Solving time needed to travel a given distance, given simulated (not real physics) properties of acceleration of object

Question

For a small personal project I'm looking at travel time of objects in a video game called EVE-Online.

I need to calculate time it will take object to travel from stand-still, constantly accelerating, until it reaches $x$ meters.

In this game objects velocity while accelerating in straight line is defined with equation:

$$v(t)= s(1-e^{-\frac{t}{a}})$$

Where $a$ and $s$ are object specific and unchanging for duration of acceleration.

The function is constructed in a way that $v(t)$ will approach $s$ (maximum speed of object), but never reaching it.

What I did to solve I would call a brute force approach: I calculated $v(t)$ for each second of simulation and summed it up until reaching $x$ (not exactly, as You will overshoot but my system will work fine with precision around one second).

Because I have to calculate this value for many thousand of objects it is impractical to perform this simulation for each and every single one due to computing time needed (I want my system to be relatively fast) and I'm looking for directly solving for $t$ needed to sum of $v(t)$ equaling to $x$.
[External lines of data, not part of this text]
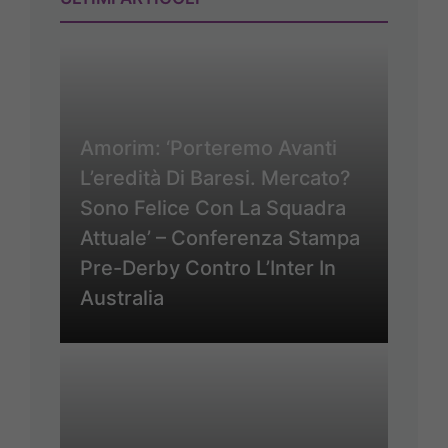
Amorim: ‘Porteremo Avanti
L’eredità Di Baresi. Mercato?
Sono Felice Con La Squadra
Attuale’ – Conferenza Stampa
Pre-Derby Contro L’Inter In
Australia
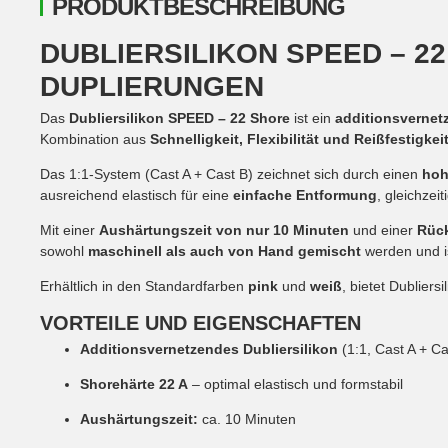
PRODUKTBESCHREIBUNG
DUBLIERSILIKON SPEED – 2
DUPLIERUNGEN
Das
Dubliersilikon SPEED – 22 Shore
ist ein
additionsvernet
Kombination aus
Schnelligkeit, Flexibilität und Reißfestigkei
Das 1:1-System (Cast A + Cast B) zeichnet sich durch einen
hoh
ausreichend elastisch für eine
einfache Entformung
, gleichzei
Mit einer
Aushärtungszeit von nur 10 Minuten
und einer
Rück
sowohl
maschinell als auch von Hand gemischt
werden und i
Erhältlich in den Standardfarben
pink
und
weiß
, bietet Dublier
VORTEILE UND EIGENSCHAFTEN
Additionsvernetzendes Dubliersilikon
(1:1, Cast A + Ca
Shorehärte 22 A
– optimal elastisch und formstabil
Aushärtungszeit:
ca. 10 Minuten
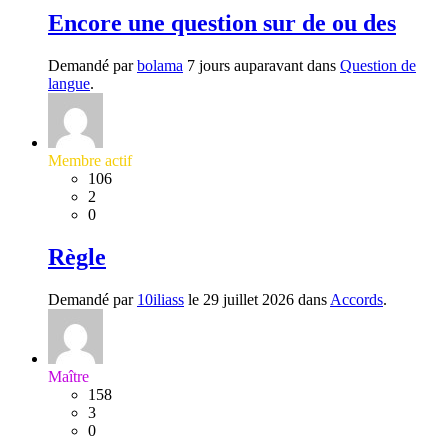
Encore une question sur de ou des
Demandé par
bolama
7 jours auparavant dans
Question de
langue
.
Membre actif
106
2
0
Règle
Demandé par
10iliass
le 29 juillet 2026 dans
Accords
.
Maître
158
3
0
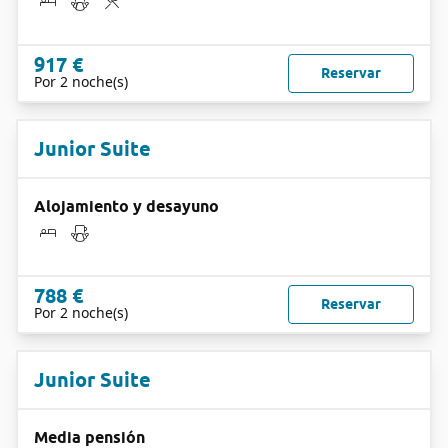
917 €
Reservar
Por 2 noche(s)
Junior Suite
Alojamiento y desayuno
788 €
Reservar
Por 2 noche(s)
Junior Suite
Media pensión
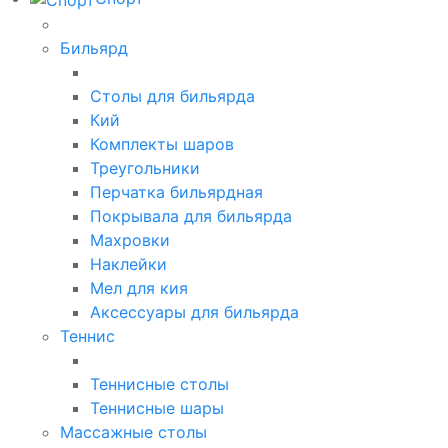
Бильярд
Столы для бильярда
Кий
Комплекты шаров
Треугольники
Перчатка бильярдная
Покрывала для бильярда
Махровки
Наклейки
Мел для кия
Аксессуары для бильярда
Теннис
Теннисные столы
Теннисные шары
Массажные столы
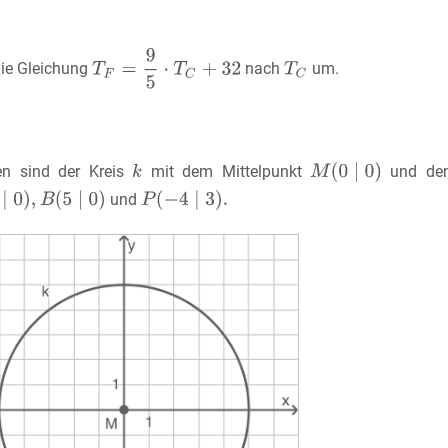
die Gleichung
nach
um.
n sind der Kreis
mit dem Mittelpunkt
und de
und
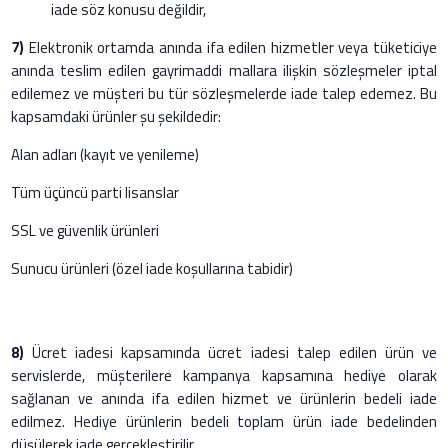
iade söz konusu değildir,
7)
Elektronik ortamda anında ifa edilen hizmetler veya tüketiciye
anında teslim edilen gayrimaddi mallara ilişkin sözleşmeler iptal
edilemez ve müşteri bu tür sözleşmelerde iade talep edemez. Bu
kapsamdaki ürünler şu şekildedir:
Alan adları (kayıt ve yenileme)
Tüm üçüncü parti lisanslar
SSL ve güvenlik ürünleri
Sunucu ürünleri (özel iade koşullarına tabidir)
8)
Ücret iadesi kapsamında ücret iadesi talep edilen ürün ve
servislerde, müşterilere kampanya kapsamına hediye olarak
sağlanan ve anında ifa edilen hizmet ve ürünlerin bedeli iade
edilmez. Hediye ürünlerin bedeli toplam ürün iade bedelinden
düşülerek iade gerçekleştirilir.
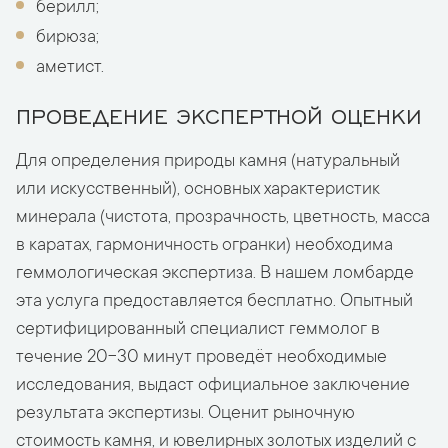
берилл;
бирюза;
аметист.
ПРОВЕДЕНИЕ ЭКСПЕРТНОЙ ОЦЕНКИ
Для определения природы камня (натуральный
или искусственный), основных характеристик
минерала (чистота, прозрачность, цветность, масса
в каратах, гармоничность огранки) необходима
геммологическая экспертиза. В нашем ломбарде
эта услуга предоставляется бесплатно. Опытный
сертифицированный специалист геммолог в
течение 20-30 минут проведёт необходимые
исследования, выдаст официальное заключение
результата экспертизы. Оценит рыночную
стоимость камня, и ювелирных золотых изделий с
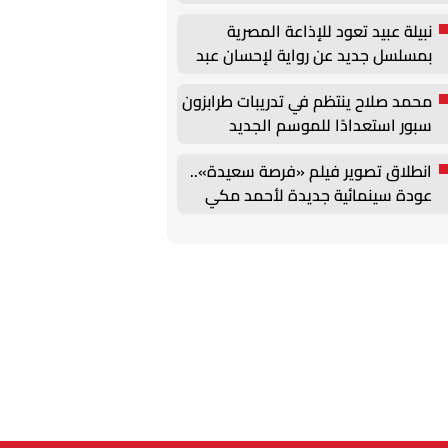
داخل منتخب السيدات
نبيلة عبيد تعود للإذاعة المصرية
بمسلسل جديد عن رواية لإحسان عبد
القدوس
محمد صلاح ينتظم في تدريبات طرابزون
سبور استعدادًا للموسم الجديد
انطلاق تصوير فيلم «فرصة سعيدة»..
عودة سينمائية جديدة لأحمد مكي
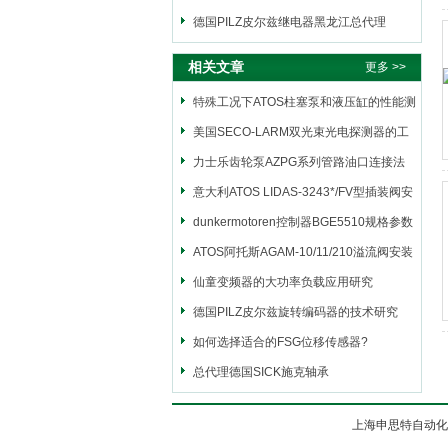
德国PILZ皮尔兹继电器黑龙江总代理
相关文章
更多 >>
特殊工况下ATOS柱塞泵和液压缸的性能测
试
美国SECO-LARM双光束光电探测器的工
作原理
力士乐齿轮泵AZPG系列管路油口连接法
兰
意大利ATOS LIDAS-3243*/FV型插装阀安
全操作方法介绍
dunkermotoren控制器BGE5510规格参数
ATOS阿托斯AGAM-10/11/210溢流阀安装
位置
仙童变频器的大功率负载应用研究
德国PILZ皮尔兹旋转编码器的技术研究
如何选择适合的FSG位移传感器?
总代理德国SICK施克轴承
上海申思特自动化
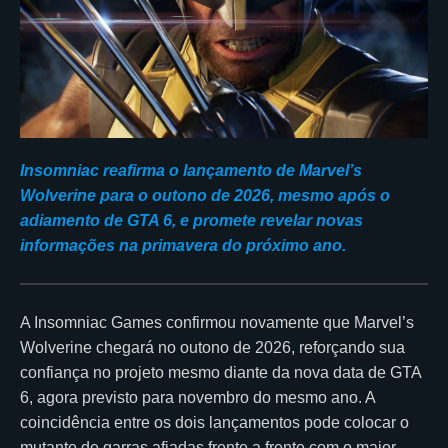
Insomniac reafirma o lançamento de Marvel’s
Wolverine para o outono de 2026, mesmo após o
adiamento de GTA 6, e promete revelar novas
informações na primavera do próximo ano.
A Insomniac Games confirmou novamente que Marvel’s
Wolverine chegará no outono de 2026, reforçando sua
confiança no projeto mesmo diante da nova data de GTA
6, agora previsto para novembro do mesmo ano. A
coincidência entre os dois lançamentos pode colocar o
mutante de garras afiadas frente a frente com o maior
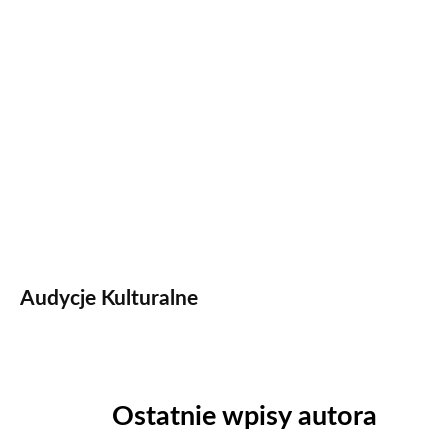
Audycje Kulturalne
Ostatnie wpisy autora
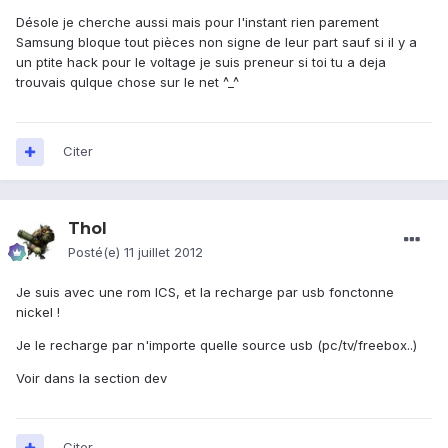
Désole je cherche aussi mais pour l'instant rien parement
Samsung bloque tout pièces non signe de leur part sauf si il y a
un ptite hack pour le voltage je suis preneur si toi tu a deja
trouvais qulque chose sur le net ^_^
Citer
Thol
Posté(e)
11 juillet 2012
Je suis avec une rom ICS, et la recharge par usb fonctonne
nickel !
Je le recharge par n'importe quelle source usb (pc/tv/freebox..)
Voir dans la section dev
Citer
Is there a way to solve this other than just sum up $v(t)$ at each second or fraction of a second until reaching designated goal?

Answer 1

You can work out a formula for distance travelled using an integral :

$$x(t) = \int_0^t{v(t) dt}$$

When you work out that equation you can solve it for $t$ in terms of $x$.

What you get is :

$$x(t) = s t + sa ( e^{-t/a} - e^0 )$$

Which is :

$$x(t) = st - sa( 1 - e^{-t/a} )$$

Now we cannot provide a convenient formula for $t(x)$, the time to travel a given distance. A basic numerical approach would be to use Newton's Method. Note that for that method you will need the derivative of $x(t)$ and this is simply the velocity $v(t)$

In your case you keep calculating new values of $t_n$ using :

$$t_{n+1} = t_n - \frac{x(t_n)-X_0}{v(t_n)}$$

Where $X_0$ is your target distance.

When $(t_n-t_{n-1})$ is small enough for your needs ( which should should not take many calculations ) you have your approximate answer. You can start with any value, but try $t_0 = 0$ for simplicity.

( Thanks to Claude Leibovici for spotting a silly sign error in my original post. ).

Answer 2

This is not an answer but it is too long for a comment.

As StephenG answered (I fixed a minor sign error in the solution), the equation $$X_0 = s\,t - s\,a\,\big( 1 - e^{-\frac t a} \big)$$ would require some numerical method (Newton being probably the simplest).

However, this equation has an explicit solution in terms of Lambert function $$t=\frac{X_0}{s}+a \,\Big(W\left(z\right)+1\Big)\qquad z=\exp\Big(-\big(1+\frac{X_0}{a \,s}\big)\Big)$$ The Wikipedia page gives approximation formulas for small values of the argument $z$ (you should use it).

In fact, for your curiosity, any equation which can write $A+Bx+C\log(D+Ex)=0$ shows explicit solution(s) in terms of Lambert function.